The proposal to use the CBV to adjust the cost-effectiveness threshold has considerable merit. As a matter of fact it is just a formalization and systematization of a process that has been ongoing for at least twenty years. How else can you explain the fact that given the same cost/QUALY value the drug reimbursement decisions made by different Canadian provinces show such a high degree of divergence? It is quite obvious that informally, almost subconciently, they have been applying a modifier to the cost/QUALY information they receive. This modifier will vary from province to province. When I look at the components of the CBV total score I recognize most of the factors that are informally taken into consideration by Canadian provincial drug-reimbursement organizations.

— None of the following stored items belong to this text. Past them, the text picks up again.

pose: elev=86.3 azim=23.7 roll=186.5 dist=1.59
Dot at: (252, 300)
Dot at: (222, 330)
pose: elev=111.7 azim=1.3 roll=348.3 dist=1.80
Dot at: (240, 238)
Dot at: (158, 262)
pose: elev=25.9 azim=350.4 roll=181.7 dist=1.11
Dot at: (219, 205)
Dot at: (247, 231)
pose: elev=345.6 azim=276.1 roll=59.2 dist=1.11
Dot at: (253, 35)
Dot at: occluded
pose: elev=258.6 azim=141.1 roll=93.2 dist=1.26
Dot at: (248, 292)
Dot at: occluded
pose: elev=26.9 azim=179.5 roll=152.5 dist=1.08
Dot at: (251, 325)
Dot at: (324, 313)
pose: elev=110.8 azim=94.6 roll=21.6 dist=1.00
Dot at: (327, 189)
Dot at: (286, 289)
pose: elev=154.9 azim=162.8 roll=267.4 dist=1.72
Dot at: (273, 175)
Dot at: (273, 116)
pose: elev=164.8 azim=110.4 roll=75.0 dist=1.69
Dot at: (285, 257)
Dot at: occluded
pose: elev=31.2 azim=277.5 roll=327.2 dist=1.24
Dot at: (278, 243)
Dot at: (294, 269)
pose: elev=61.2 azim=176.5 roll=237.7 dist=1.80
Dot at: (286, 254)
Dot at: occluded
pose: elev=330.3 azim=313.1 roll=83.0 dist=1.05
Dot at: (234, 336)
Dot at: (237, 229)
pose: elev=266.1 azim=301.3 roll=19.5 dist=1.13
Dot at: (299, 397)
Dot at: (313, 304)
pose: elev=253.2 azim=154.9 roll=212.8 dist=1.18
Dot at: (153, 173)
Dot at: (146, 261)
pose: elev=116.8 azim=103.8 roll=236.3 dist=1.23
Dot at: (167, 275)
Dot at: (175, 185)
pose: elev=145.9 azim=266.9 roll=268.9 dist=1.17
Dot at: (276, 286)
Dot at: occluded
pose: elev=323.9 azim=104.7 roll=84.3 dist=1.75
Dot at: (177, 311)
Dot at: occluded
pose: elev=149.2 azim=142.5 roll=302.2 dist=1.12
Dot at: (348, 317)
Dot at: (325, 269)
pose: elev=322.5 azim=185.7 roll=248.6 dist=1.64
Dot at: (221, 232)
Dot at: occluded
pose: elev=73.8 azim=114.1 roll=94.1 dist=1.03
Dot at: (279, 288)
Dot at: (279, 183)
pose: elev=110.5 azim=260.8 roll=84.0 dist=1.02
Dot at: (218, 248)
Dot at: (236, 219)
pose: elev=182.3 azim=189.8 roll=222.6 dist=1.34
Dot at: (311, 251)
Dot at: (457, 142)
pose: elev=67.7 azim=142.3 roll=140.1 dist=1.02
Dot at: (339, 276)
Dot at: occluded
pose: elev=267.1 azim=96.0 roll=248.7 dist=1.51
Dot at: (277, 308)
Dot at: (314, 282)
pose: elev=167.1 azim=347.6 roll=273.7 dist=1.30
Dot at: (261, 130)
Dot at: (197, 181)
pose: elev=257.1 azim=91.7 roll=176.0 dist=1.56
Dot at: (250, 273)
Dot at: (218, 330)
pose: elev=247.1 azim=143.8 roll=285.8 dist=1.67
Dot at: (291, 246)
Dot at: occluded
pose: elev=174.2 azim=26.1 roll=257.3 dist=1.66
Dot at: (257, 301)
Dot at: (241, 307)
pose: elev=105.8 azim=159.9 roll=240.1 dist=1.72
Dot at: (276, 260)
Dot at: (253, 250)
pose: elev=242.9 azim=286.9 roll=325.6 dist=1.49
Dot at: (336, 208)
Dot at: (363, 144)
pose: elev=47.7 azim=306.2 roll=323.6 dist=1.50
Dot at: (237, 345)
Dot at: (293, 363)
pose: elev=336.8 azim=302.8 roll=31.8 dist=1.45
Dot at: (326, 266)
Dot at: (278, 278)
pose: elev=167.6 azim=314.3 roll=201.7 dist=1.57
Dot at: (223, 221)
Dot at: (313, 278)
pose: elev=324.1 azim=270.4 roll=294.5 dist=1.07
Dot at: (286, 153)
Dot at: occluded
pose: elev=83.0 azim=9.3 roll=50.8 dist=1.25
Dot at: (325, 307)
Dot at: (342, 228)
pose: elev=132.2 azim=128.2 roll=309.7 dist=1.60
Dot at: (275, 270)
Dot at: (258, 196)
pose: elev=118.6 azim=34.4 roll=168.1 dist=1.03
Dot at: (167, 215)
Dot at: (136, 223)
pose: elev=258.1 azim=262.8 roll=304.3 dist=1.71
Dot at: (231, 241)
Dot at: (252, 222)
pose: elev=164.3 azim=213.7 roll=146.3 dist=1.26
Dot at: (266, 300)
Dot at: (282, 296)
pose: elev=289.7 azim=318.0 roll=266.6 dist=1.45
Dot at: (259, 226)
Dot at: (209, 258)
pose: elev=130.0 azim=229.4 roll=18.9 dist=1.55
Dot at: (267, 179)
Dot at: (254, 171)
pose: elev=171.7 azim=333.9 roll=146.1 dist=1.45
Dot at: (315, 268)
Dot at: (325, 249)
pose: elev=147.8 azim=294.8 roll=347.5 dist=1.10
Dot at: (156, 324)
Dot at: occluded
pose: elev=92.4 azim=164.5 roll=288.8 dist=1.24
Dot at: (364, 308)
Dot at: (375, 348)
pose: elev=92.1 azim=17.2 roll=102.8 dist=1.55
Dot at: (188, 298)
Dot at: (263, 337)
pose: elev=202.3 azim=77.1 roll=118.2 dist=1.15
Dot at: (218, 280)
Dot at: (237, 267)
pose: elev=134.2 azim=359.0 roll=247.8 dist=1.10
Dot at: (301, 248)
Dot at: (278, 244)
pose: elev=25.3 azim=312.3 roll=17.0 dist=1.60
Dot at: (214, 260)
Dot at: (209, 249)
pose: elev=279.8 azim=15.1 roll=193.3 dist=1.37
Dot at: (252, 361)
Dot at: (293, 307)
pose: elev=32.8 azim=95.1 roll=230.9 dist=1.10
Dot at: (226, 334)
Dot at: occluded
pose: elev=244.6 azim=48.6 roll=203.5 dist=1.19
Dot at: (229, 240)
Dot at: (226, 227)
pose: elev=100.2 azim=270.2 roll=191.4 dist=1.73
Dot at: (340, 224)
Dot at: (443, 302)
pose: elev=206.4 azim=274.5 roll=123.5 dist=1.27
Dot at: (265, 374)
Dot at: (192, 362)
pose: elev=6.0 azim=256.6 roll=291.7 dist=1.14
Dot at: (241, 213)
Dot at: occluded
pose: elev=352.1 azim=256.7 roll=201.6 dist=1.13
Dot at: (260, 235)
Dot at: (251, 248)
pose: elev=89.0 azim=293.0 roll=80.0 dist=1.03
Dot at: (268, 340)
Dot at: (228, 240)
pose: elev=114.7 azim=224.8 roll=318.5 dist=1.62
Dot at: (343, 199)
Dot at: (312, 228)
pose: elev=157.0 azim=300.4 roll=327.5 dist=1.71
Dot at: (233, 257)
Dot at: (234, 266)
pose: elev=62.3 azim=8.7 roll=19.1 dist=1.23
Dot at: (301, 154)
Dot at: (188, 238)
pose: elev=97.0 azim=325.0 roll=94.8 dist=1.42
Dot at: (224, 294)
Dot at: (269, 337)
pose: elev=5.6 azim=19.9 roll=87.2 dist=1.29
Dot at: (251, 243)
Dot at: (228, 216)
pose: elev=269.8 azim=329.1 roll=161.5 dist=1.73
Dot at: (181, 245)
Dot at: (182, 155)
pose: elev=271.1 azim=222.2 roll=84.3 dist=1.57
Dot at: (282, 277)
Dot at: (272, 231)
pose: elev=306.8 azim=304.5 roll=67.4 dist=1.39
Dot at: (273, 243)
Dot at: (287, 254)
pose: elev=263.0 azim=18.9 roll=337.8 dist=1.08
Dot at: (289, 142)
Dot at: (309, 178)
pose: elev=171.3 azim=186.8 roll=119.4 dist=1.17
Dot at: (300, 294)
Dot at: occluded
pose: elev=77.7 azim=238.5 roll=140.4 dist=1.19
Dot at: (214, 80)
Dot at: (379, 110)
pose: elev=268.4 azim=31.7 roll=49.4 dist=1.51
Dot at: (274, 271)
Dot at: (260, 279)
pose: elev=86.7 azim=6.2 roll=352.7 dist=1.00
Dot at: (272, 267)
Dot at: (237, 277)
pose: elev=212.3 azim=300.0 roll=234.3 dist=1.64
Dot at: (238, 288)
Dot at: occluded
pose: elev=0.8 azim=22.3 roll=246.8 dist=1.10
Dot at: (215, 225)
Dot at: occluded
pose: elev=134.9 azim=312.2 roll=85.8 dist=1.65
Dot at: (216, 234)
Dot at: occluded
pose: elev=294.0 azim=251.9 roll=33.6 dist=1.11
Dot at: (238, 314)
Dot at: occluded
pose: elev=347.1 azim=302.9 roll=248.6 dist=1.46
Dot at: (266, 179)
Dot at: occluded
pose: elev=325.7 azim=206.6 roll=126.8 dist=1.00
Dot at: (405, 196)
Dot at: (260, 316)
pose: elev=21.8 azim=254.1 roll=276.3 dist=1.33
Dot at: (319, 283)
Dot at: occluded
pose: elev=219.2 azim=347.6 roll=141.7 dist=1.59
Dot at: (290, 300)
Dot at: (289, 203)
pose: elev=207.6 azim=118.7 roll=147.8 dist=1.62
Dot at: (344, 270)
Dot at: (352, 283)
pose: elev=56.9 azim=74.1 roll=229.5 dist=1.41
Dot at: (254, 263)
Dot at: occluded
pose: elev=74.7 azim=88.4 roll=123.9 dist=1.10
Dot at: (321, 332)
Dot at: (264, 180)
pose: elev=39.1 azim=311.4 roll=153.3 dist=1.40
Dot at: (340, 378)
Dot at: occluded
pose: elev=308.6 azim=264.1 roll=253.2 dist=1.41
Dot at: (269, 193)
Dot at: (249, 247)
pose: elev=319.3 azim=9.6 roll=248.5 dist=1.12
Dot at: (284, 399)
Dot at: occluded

I strongly believe that attempts at quantification are a good thing, as long as they are followed by a formal evaluation. The components of the proposed CBV are comprehensive and I do not see a need for additional parameters. One still faces the daunting task of assigning weights which are proportional to the “value” of the component and the quality of the evidence on which it is based. In my experience the members of drug reimbursement advisory committees give a high value to innovation and tend to disregard patient convenience. I am not convinced that patient representatives would arrive at the same conclusions. Which leads to the question: who should participate in the exercise and which mechanism should be used? The following challenge would be the validation of the CBV given the fact that there is no gold standard. At worse we would end up with terms of reference that would certainly make the process better structured and hopefully more transparent.

In spite of the huge challenges, the present process is too unsatisfactory, and the stakes too high, for us to continue being complacent and to persist in using a methodology in which must of us do not believe. The Amgen proposal has the merit of providing a basis to at least initiate a long overdue discussion which should focus on how to best serve the patients interest.